Das Schädlings- und Krankheitsspektrum ist mit anderen Kohlarten vergleichbar, wenngleich der Kohlmottenschildlaus (weisse Fliege) aufgrund der langen Kulturzeit und der krausen Blätter (Rückzugsmöglichkeit; schwierige Bekämpfung) eine besondere Bedeutung zukommt.
Die Sache mit dem Frost
Nach alter Weisheit benötigt Federkohl zur Ausbildung des typisch herben Geschmacks und der richtigen Süsse angeblich vor der Ernte eine Frosteinwirkung weil dadurch Stärke in Zucker umgewandelt würde. Tatsächlich befindet sich in ausgereiften Federkohlblättern jedoch kaum noch Stärke die zurück in Zucker umgewandelt werden könnte. Allerdings läuft die Fotosynthese auch bei ausgereiften Blättern weiterhin fort und es wird neuer Traubenzucker gebildet. Bei anhaltenden kühlen Temperaturen verlangsamen sich allgemein die Stoffwechselvorgänge. Besonders das im Energiestoffwechsel zentrale Enzym Phosphofructokinase wird dadurch gehemmt mit der Folge, dass der weiterhin gebildete Zucker nicht mehr verstoffwechselt wird und die Zuckergehalte in den Blättern entsprechend ansteigen. Diese enzymatische Hemmung setzt jedoch auch bereits über dem Gefrierpunkt ein eine Frostnacht ist daher nicht zwingend nötig. Die zusätzliche Zuckeranreicherung verlangt übrigens lebendes Gewebe. Aus diesem Grund ist es auch nicht möglich Federkohl in der Gefriertruhe "nachzureifen". Neuere Sortenzüchtungen zielen auf eine von Anfang an höhere Zuckeranreicherung in den Blättern ab, weshalb die Sommerernte möglich wurde.

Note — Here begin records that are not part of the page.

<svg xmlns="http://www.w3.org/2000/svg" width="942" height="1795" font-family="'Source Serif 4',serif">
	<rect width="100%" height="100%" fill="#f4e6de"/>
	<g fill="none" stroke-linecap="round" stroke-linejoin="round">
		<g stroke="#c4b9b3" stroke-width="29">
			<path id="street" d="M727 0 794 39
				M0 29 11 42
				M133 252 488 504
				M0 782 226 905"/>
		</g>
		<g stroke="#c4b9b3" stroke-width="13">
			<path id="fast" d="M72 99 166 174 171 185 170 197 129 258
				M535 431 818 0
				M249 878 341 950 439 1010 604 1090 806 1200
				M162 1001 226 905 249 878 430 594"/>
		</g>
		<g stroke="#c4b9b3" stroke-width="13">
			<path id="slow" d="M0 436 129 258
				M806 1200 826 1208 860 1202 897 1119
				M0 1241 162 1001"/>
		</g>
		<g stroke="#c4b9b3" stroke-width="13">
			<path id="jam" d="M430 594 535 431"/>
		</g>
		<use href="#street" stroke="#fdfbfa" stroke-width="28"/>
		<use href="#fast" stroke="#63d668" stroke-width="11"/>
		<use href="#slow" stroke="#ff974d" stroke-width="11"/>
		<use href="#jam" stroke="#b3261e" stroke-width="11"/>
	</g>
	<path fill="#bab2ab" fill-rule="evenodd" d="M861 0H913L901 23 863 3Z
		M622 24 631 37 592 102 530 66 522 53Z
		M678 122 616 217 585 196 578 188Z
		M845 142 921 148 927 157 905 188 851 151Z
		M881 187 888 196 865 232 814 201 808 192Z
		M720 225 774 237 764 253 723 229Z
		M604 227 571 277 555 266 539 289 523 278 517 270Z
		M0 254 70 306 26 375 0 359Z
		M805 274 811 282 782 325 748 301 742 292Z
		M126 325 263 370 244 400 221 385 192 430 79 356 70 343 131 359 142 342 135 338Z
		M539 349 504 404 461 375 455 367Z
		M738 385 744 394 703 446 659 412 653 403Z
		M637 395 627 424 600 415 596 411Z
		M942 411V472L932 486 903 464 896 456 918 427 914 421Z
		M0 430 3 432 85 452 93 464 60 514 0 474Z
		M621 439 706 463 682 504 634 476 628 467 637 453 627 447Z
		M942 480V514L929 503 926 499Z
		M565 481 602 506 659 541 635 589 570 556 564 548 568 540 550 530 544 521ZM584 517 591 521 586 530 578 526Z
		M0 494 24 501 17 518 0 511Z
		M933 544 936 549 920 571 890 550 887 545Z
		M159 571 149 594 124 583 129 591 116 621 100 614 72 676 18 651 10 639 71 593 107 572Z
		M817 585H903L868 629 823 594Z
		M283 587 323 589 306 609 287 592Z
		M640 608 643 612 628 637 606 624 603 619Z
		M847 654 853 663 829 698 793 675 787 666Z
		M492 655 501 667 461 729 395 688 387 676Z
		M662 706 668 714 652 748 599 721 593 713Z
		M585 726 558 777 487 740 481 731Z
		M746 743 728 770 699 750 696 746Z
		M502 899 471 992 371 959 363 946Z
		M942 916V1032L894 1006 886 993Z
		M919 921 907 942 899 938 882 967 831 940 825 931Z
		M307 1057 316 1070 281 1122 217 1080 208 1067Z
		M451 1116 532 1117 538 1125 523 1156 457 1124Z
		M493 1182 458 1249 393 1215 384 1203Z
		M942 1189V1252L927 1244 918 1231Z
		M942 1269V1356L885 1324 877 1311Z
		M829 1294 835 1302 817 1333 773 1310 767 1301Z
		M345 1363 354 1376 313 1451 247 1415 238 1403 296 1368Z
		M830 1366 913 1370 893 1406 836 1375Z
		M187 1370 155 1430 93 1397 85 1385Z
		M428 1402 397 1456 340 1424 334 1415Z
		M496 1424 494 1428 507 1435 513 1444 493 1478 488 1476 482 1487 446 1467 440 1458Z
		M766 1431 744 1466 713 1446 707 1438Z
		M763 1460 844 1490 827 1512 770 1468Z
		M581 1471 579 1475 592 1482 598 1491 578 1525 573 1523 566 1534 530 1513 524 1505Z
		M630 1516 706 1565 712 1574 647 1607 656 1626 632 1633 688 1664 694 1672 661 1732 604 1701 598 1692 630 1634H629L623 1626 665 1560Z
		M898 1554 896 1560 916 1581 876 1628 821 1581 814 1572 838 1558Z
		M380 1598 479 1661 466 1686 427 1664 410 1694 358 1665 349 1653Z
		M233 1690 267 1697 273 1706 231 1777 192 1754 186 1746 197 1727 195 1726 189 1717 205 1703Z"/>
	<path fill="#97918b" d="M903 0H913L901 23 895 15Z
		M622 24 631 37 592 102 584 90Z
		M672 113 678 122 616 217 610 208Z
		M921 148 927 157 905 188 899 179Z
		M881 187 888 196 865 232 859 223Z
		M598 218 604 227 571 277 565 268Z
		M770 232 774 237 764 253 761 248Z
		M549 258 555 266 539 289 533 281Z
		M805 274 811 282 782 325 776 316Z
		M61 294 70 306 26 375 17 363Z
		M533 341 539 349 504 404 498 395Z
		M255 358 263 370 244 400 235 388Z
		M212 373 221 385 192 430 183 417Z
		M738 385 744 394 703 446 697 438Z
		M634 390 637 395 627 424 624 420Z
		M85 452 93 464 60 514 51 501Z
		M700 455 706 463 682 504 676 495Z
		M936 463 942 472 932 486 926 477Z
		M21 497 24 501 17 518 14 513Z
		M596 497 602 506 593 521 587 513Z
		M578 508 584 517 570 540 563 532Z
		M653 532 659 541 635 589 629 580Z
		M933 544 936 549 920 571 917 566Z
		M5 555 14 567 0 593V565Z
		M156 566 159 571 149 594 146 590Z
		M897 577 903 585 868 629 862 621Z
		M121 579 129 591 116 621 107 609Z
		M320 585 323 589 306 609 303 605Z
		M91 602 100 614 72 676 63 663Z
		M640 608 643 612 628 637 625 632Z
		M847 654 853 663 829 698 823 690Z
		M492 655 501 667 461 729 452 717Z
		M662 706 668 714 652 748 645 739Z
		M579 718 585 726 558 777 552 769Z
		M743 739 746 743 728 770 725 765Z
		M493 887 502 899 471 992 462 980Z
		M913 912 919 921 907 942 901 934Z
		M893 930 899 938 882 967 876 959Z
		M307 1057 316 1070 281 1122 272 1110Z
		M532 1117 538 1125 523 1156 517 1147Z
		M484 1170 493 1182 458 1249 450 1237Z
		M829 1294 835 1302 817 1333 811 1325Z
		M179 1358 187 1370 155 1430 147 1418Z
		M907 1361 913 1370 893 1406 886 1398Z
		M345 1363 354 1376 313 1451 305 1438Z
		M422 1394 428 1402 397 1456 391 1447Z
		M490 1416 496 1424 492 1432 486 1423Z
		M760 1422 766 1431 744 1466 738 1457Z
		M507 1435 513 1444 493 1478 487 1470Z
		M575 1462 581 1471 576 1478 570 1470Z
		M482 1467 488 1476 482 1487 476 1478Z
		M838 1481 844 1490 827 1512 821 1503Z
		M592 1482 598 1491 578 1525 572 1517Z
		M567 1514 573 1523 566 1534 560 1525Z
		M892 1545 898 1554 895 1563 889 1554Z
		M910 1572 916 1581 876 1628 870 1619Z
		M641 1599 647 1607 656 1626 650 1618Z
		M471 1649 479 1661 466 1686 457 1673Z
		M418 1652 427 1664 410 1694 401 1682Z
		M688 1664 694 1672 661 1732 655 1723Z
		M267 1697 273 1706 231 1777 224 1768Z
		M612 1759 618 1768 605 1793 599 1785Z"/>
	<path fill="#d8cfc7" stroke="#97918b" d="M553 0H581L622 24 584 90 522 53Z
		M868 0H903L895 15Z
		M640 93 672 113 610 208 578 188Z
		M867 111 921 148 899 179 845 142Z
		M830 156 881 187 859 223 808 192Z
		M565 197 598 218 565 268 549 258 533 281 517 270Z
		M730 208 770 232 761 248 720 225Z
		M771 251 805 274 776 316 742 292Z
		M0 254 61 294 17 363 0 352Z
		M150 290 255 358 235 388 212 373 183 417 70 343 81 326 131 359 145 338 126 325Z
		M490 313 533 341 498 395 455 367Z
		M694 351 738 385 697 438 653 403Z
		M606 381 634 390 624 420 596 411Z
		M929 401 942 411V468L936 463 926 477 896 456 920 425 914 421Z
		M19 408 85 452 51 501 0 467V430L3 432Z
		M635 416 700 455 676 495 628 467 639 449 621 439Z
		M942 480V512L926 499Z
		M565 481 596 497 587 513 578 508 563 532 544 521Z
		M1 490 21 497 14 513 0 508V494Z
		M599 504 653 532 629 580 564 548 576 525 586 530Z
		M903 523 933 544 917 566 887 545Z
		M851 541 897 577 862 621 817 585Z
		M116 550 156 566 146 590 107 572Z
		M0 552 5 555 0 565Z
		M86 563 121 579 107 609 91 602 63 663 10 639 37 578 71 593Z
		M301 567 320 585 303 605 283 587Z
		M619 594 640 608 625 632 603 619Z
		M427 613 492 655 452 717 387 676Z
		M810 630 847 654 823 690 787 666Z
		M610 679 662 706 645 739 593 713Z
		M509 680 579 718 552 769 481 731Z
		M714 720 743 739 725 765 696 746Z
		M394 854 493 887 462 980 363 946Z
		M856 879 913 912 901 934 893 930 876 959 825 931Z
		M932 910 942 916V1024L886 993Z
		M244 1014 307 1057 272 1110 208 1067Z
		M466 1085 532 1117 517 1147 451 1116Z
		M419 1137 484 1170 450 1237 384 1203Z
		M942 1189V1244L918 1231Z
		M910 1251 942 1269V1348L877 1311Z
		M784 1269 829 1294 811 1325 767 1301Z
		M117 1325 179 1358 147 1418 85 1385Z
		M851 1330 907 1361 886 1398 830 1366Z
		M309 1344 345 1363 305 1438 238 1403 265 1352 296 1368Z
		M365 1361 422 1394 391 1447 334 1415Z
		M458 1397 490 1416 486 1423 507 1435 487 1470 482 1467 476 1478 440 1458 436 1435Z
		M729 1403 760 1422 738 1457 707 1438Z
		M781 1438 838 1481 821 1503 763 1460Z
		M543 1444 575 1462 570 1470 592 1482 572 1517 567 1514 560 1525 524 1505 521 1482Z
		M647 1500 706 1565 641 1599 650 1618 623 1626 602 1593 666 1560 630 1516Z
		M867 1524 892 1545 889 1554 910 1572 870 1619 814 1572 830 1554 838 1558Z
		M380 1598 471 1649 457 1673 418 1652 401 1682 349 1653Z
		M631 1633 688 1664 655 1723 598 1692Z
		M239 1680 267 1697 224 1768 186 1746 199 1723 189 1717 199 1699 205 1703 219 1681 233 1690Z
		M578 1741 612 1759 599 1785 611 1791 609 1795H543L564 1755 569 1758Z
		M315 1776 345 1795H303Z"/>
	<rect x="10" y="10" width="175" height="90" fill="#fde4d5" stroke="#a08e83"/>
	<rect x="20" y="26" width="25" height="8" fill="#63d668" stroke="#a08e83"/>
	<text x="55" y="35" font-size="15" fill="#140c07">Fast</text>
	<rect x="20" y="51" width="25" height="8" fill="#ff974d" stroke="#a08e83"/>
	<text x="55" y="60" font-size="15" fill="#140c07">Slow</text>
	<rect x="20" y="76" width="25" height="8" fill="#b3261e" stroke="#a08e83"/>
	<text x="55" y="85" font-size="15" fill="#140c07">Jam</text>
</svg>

Die Ernte von Federkohl Erfolgt in der Schweiz von Hand meistens als ganze Blätter d.h. mit Blattrippe. In Norddeutschland ist dagegen nebst der Frischmarktproduktion auch eine eigentliche Industrieproduktion mit Mähernte für Tiefkühlprodukte verbreitet. Im Bauerngarten sorgt Federkohl durch die über die Wintermonate einfache Handernte für einen kontinuierlichen Quelle an Vitamin C, Provitamin A, Kalium, Calcium und Fruchtsäuren.